Until last weekend, his only experience of a Q1 exit through sheer performance level (as opposed to engine penalties or major errors) was Hockenheim 2019.
But now he’s in uncharted territory. The 2023 McLaren is slow. Not catastrophically so on its better days, but in Miami last weekend it was the slowest thing in the place when measured by the supertimes method, just one week after the first of what it had billed as a game-changing sequence of updates arrived for Baku.
Norris qualified 16th and finished 17th – equalling his career-worst classified race finish, one that he’s achieved three times in 2023’s five races so far. But in Bahrain he made endless pitstops for air system top-ups. In Saudi Arabia he picked up early damage. Apart from being shoved wide at the first corner by Nyck de Vries, Norris didn’t have any particular reason to finish 17th in Miami apart from that being all the car was capable of.
The team felt he was a few tenths per lap down due to damage from the De Vries hit, but Norris wasn’t convinced it made much difference.
“It didn’t change my day I wouldn’t say,” he said. “I don’t know how much damage there was. There was definitely a little bit but our lack of pace wasn’t because of that. Just very slow.”
An early punt on soft tyres for Norris and team-mate Oscar Piastri meant first stints of just four and five laps for them respectively and little ground gained in that time before they settled in for very long slogs on hards.
This really was uncharted territory.
“You’re just trying to hang in, see if anything happens.
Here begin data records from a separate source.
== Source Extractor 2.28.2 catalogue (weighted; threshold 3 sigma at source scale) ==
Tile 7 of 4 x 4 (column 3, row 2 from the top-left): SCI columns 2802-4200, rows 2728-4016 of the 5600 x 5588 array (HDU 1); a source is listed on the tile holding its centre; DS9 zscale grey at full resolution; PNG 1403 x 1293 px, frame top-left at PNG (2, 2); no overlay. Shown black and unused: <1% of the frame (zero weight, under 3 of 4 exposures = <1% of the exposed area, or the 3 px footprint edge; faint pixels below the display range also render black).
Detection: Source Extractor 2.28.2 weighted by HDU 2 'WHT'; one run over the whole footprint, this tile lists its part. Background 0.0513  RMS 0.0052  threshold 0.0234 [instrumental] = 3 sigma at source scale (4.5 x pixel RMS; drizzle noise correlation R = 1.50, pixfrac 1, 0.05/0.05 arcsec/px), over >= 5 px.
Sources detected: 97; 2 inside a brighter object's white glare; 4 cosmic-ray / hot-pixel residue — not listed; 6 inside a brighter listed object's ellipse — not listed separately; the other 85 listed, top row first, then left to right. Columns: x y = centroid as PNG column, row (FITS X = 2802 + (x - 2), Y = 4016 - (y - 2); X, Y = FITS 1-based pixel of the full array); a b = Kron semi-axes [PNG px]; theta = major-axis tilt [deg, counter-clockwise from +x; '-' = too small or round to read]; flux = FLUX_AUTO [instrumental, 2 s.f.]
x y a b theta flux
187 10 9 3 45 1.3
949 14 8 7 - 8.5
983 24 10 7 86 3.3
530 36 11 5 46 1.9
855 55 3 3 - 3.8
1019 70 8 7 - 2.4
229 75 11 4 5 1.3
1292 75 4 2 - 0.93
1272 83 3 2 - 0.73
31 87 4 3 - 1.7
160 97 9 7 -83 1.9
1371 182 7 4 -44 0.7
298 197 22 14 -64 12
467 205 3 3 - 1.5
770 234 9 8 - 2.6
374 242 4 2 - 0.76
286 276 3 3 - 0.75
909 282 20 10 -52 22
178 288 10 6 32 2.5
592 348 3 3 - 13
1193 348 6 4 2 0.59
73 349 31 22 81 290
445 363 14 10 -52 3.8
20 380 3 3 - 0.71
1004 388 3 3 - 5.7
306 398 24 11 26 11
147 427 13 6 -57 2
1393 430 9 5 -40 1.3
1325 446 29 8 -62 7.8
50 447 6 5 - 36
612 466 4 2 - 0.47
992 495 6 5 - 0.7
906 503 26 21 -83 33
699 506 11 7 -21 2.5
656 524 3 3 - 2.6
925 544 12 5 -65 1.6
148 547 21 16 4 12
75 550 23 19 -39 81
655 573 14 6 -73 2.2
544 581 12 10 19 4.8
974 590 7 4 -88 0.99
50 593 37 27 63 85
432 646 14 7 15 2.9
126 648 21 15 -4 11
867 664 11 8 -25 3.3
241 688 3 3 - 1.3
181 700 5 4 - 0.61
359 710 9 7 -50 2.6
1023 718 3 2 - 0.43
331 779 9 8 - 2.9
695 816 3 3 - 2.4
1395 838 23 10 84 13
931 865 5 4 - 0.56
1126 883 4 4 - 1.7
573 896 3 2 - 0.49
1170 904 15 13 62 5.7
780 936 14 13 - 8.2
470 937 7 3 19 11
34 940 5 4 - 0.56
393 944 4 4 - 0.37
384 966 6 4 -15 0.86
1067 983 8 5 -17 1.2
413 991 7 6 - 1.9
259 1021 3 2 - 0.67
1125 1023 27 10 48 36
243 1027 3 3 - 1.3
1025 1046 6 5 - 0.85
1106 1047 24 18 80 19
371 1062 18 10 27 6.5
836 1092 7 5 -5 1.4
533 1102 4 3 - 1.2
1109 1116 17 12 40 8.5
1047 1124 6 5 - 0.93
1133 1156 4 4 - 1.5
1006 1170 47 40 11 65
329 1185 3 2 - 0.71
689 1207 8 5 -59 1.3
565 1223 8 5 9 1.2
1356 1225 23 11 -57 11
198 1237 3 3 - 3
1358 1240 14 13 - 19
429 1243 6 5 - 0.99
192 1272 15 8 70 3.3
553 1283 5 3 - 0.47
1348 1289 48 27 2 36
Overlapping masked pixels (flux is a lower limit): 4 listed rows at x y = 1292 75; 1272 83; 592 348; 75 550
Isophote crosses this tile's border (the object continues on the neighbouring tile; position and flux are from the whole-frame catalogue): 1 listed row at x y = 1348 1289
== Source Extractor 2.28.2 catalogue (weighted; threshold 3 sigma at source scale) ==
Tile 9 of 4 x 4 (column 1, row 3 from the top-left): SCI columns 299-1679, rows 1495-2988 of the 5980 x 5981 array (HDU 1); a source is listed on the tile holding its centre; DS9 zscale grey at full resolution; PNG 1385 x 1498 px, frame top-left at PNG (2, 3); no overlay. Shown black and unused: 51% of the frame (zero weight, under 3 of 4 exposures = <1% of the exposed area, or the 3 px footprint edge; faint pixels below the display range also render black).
It’s unlikely that many things will but you never know so it’s worth staying out just in case. No point in giving up,” said Norris when asked by The Race about how the unusual experience of being right at the back felt.
“I was trying some different things with lines and trying to understand the car a little bit more. Nothing more than that.”
Team principal Andrea Stella said earlier in the Miami weekend that regardless of the Baku upgrade, it was clear that the 2023 McLaren was currently just not competitive in low-grip circumstances and when required to spend a lot of time off-throttle and off the brakes.
Norris suggested that Miami was a slightly deceptive case of a lot of factors that brought out McLaren’s weak points coinciding with a venue where many of its usual rivals were on particularly good form.
“The track doesn’t suit us, longer corners don’t suit us, the temperature doesn’t suit us, track surface doesn’t suit us. Many different aspects of it all,” Norris replied when asked by The Race what had specifically gone wrong in Miami.
“No one was slow either this weekend. Maybe the AlphaTauris were the only other slow car, everyone else was pretty quick, the Alfa Romeos were mega-fast, Haas were mega-fast, Alpines were way quicker.
“So I wouldn’t say we’re much different to where we have been. Just everyone else made a big step forward and a lot of this is just down to car-track characteristics in my opinion. Same as I’ve been saying the whole time.”
What Norris hasn’t often been saying in his time at McLaren so far is that the likes of Alfa Romeo and Haas are too quick to race against.
His body of work in F1 so far is so impressive, a miserable 2023 won’t really affect Norris’s reputation and probably not his long-term chances of a competitive seat somewhere. It just makes it look a lot less like McLaren will turn out to be that competitive seat he really deserves.